• [Goal of the exercise]: When you copy the data that follows, reproduce every word exactly and leave out the images.
━━━ Supplied entries
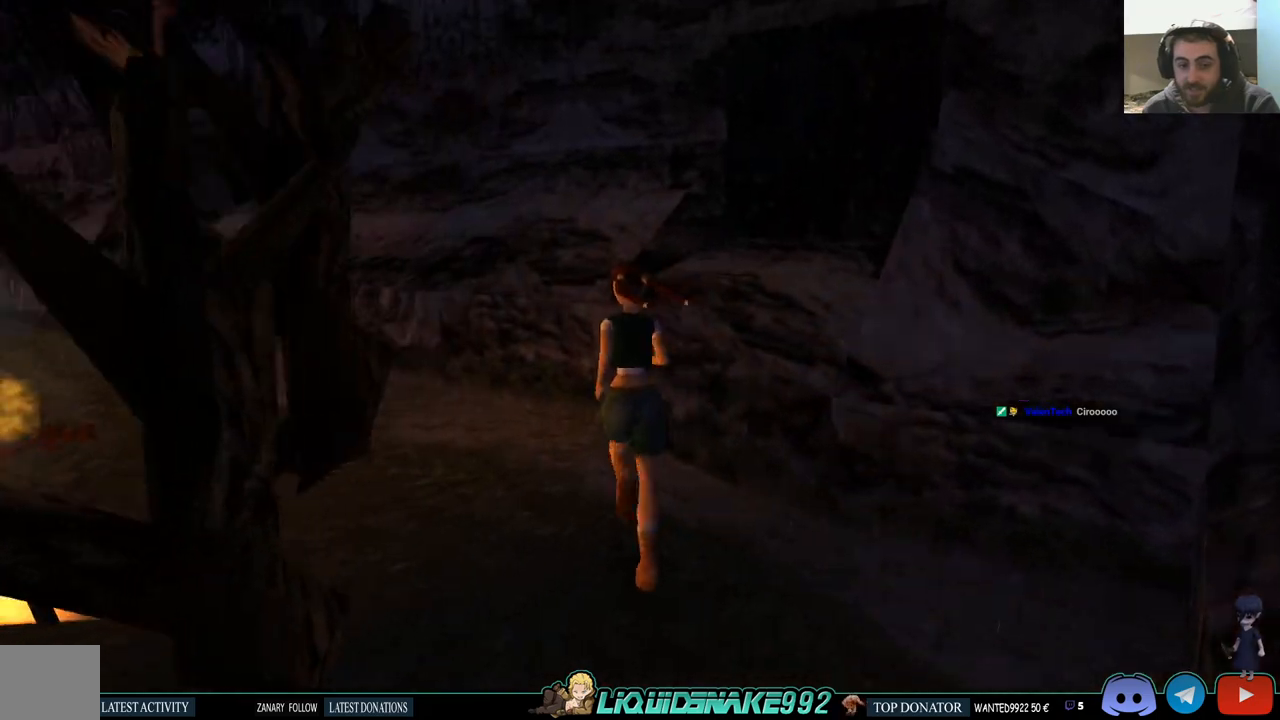
{"buttons": ["DPAD_UP", "DPAD_LEFT"], "left_stick": "center", "right_stick": "center", "events": [[167, "DPAD_LEFT", "down"]]}
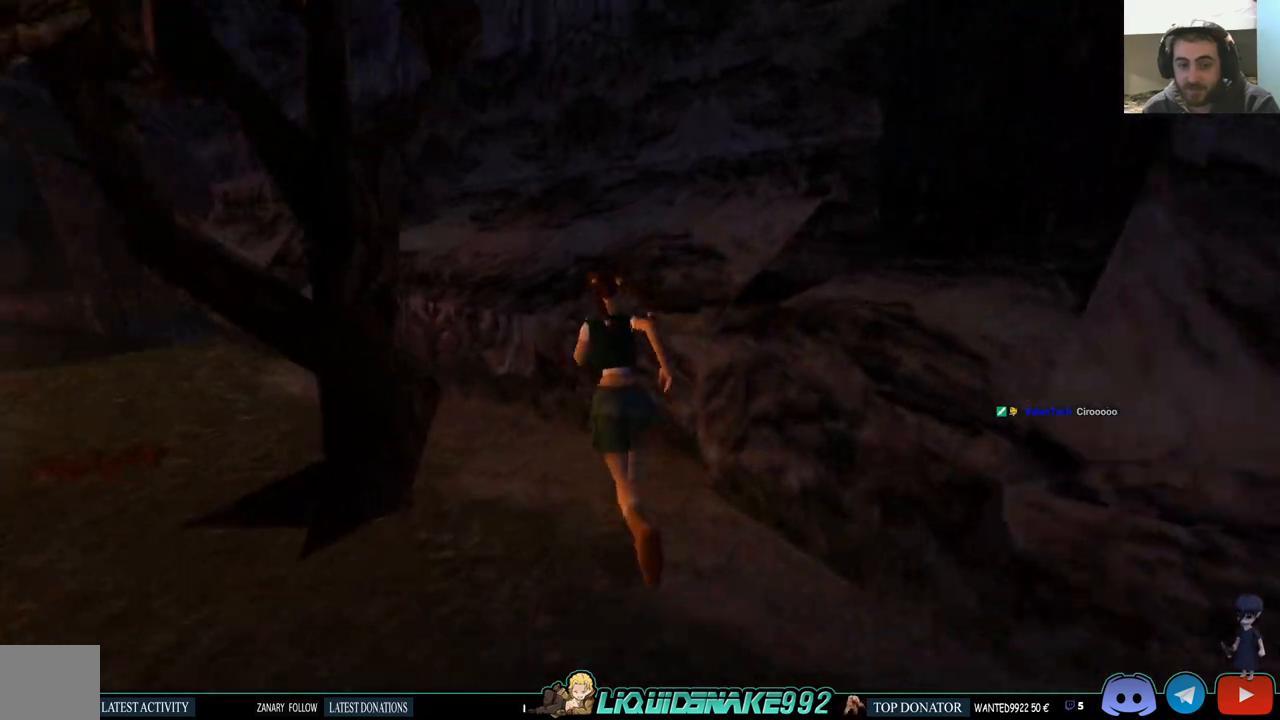
{"buttons": ["DPAD_UP", "DPAD_LEFT"], "left_stick": "center", "right_stick": "center", "events": [[200, "DPAD_LEFT", "up"], [433, "DPAD_LEFT", "down"]]}
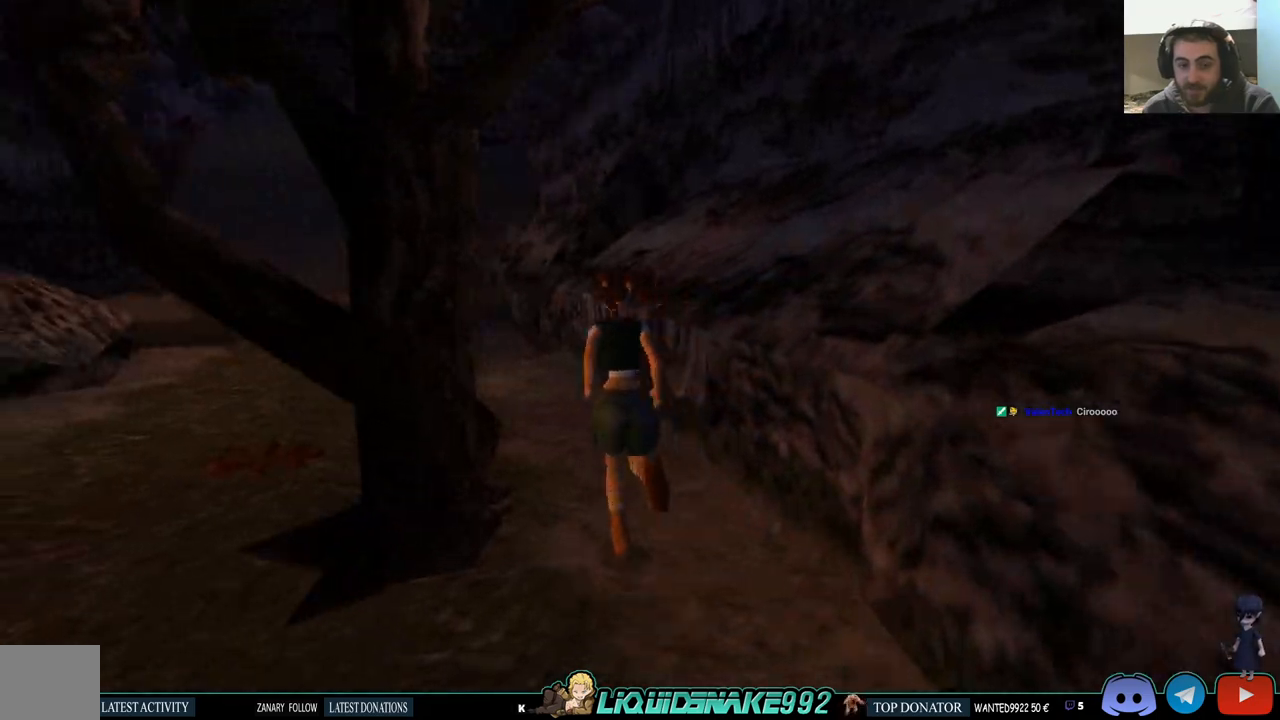
{"buttons": ["SQUARE", "DPAD_UP", "DPAD_LEFT"], "left_stick": "center", "right_stick": "center", "events": [[133, "SQUARE", "down"], [333, "DPAD_LEFT", "up"], [433, "DPAD_LEFT", "down"]]}
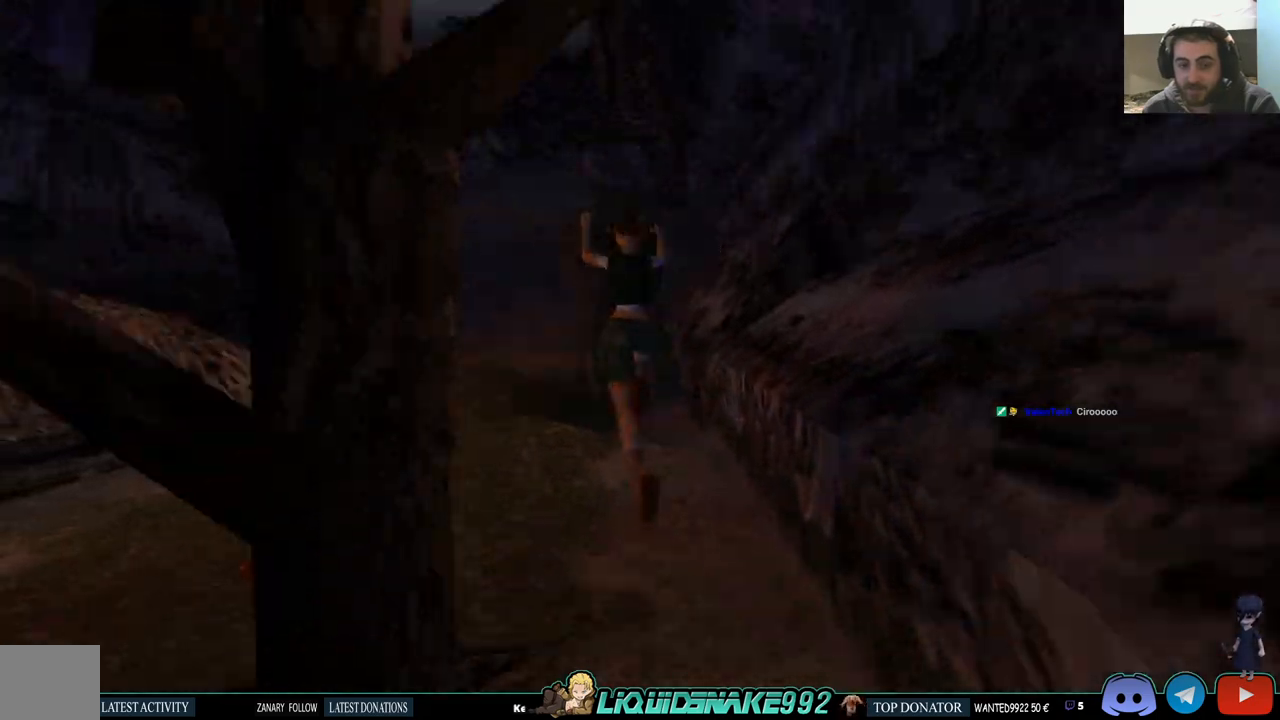
{"buttons": ["DPAD_LEFT"], "left_stick": "center", "right_stick": "center", "events": [[133, "DPAD_UP", "up"], [150, "SQUARE", "up"]]}
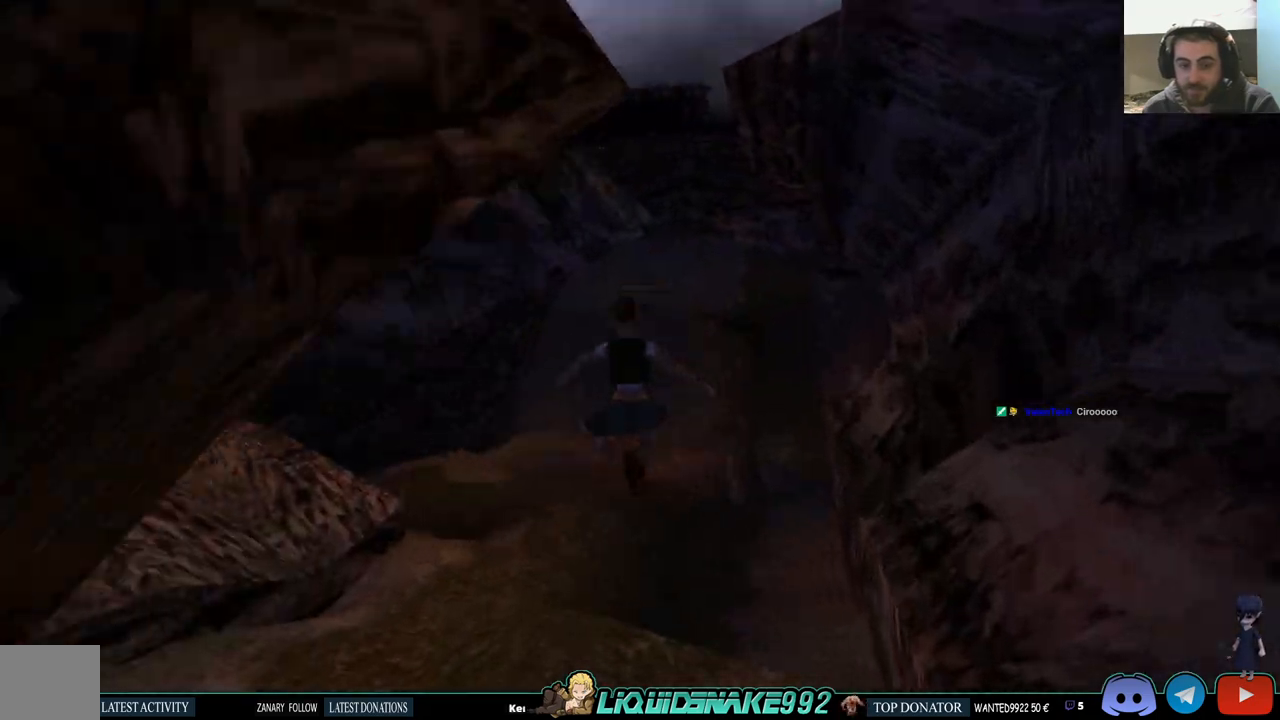
{"buttons": ["DPAD_UP", "DPAD_LEFT"], "left_stick": "center", "right_stick": "center", "events": [[350, "DPAD_UP", "down"]]}
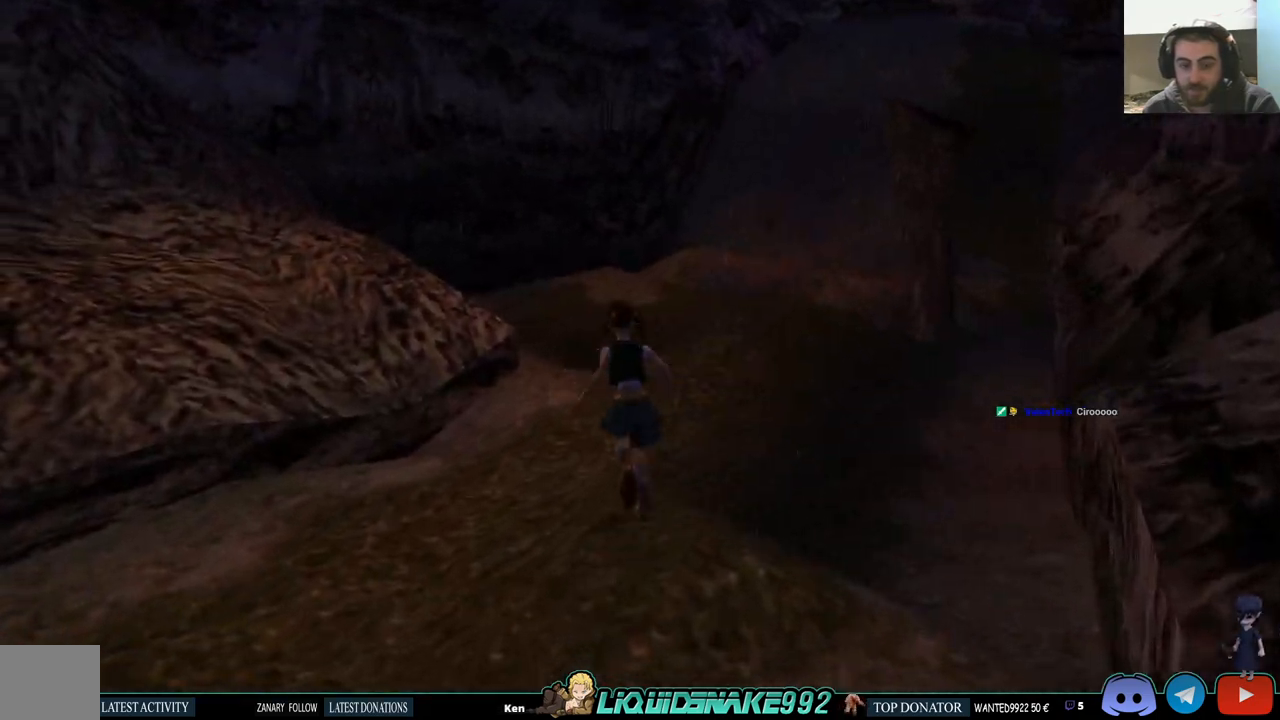
{"buttons": ["DPAD_UP", "DPAD_LEFT"], "left_stick": "center", "right_stick": "center", "events": []}
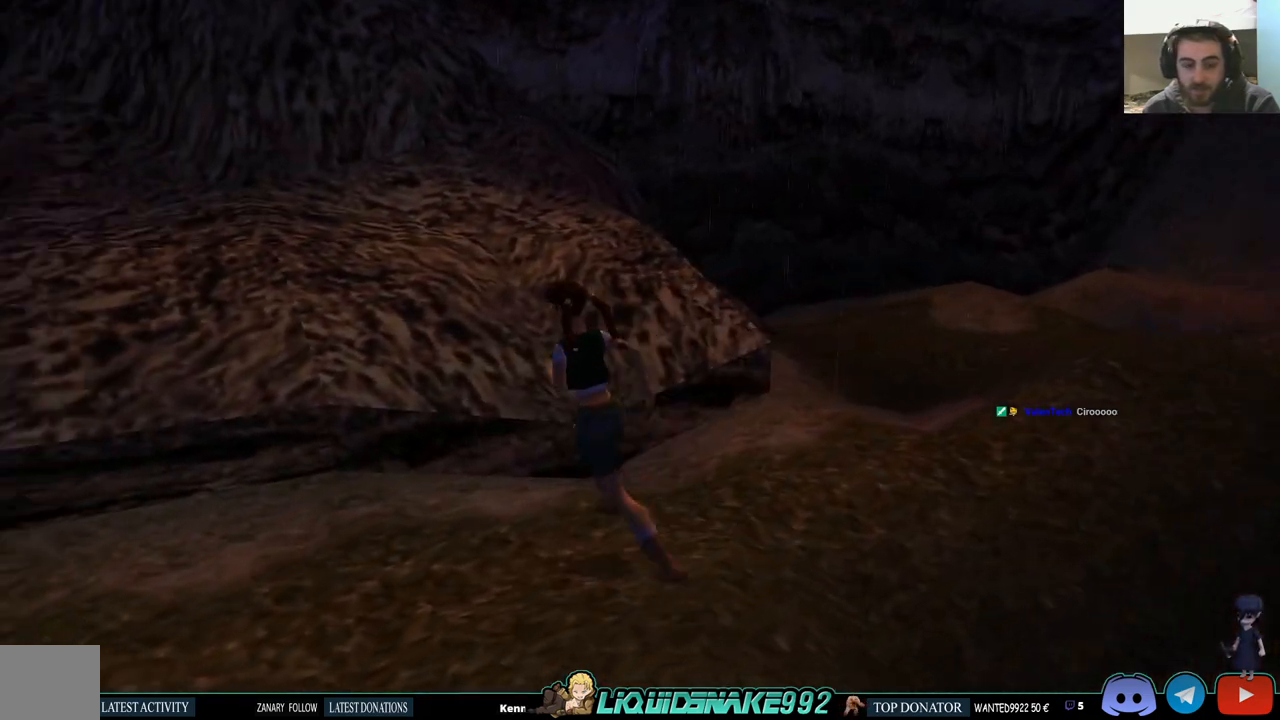
{"buttons": ["DPAD_UP", "DPAD_LEFT"], "left_stick": "center", "right_stick": "center", "events": []}
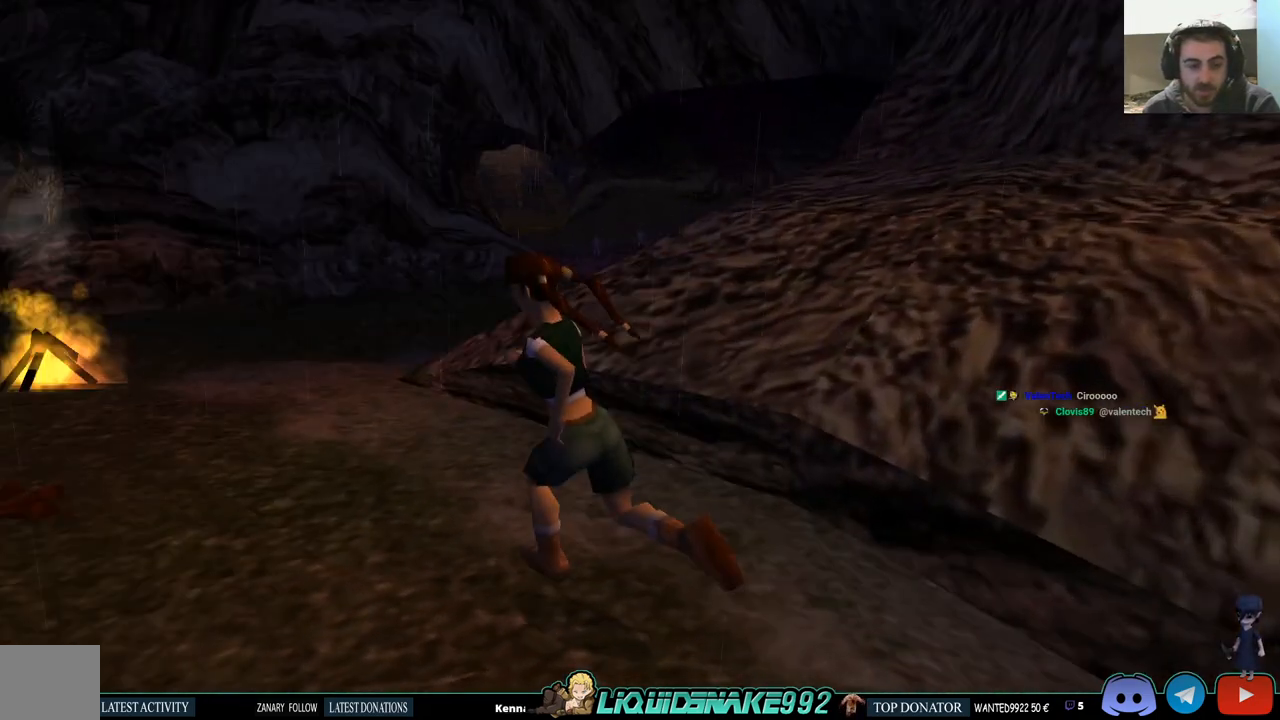
{"buttons": ["DPAD_UP"], "left_stick": "center", "right_stick": "center", "events": [[33, "DPAD_LEFT", "up"], [317, "DPAD_LEFT", "down"], [500, "DPAD_LEFT", "up"]]}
━━━━━━
• [Answer to the problem]:
{"buttons": ["DPAD_UP", "DPAD_LEFT"], "left_stick": "center", "right_stick": "center", "events": [[167, "DPAD_LEFT", "down"]]}
{"buttons": ["DPAD_UP", "DPAD_LEFT"], "left_stick": "center", "right_stick": "center", "events": [[200, "DPAD_LEFT", "up"], [433, "DPAD_LEFT", "down"]]}
{"buttons": ["SQUARE", "DPAD_UP", "DPAD_LEFT"], "left_stick": "center", "right_stick": "center", "events": [[133, "SQUARE", "down"], [333, "DPAD_LEFT", "up"], [433, "DPAD_LEFT", "down"]]}
{"buttons": ["DPAD_LEFT"], "left_stick": "center", "right_stick": "center", "events": [[133, "DPAD_UP", "up"], [150, "SQUARE", "up"]]}
{"buttons": ["DPAD_UP", "DPAD_LEFT"], "left_stick": "center", "right_stick": "center", "events": [[350, "DPAD_UP", "down"]]}
{"buttons": ["DPAD_UP", "DPAD_LEFT"], "left_stick": "center", "right_stick": "center", "events": []}
{"buttons": ["DPAD_UP", "DPAD_LEFT"], "left_stick": "center", "right_stick": "center", "events": []}
{"buttons": ["DPAD_UP"], "left_stick": "center", "right_stick": "center", "events": [[33, "DPAD_LEFT", "up"], [317, "DPAD_LEFT", "down"], [500, "DPAD_LEFT", "up"]]}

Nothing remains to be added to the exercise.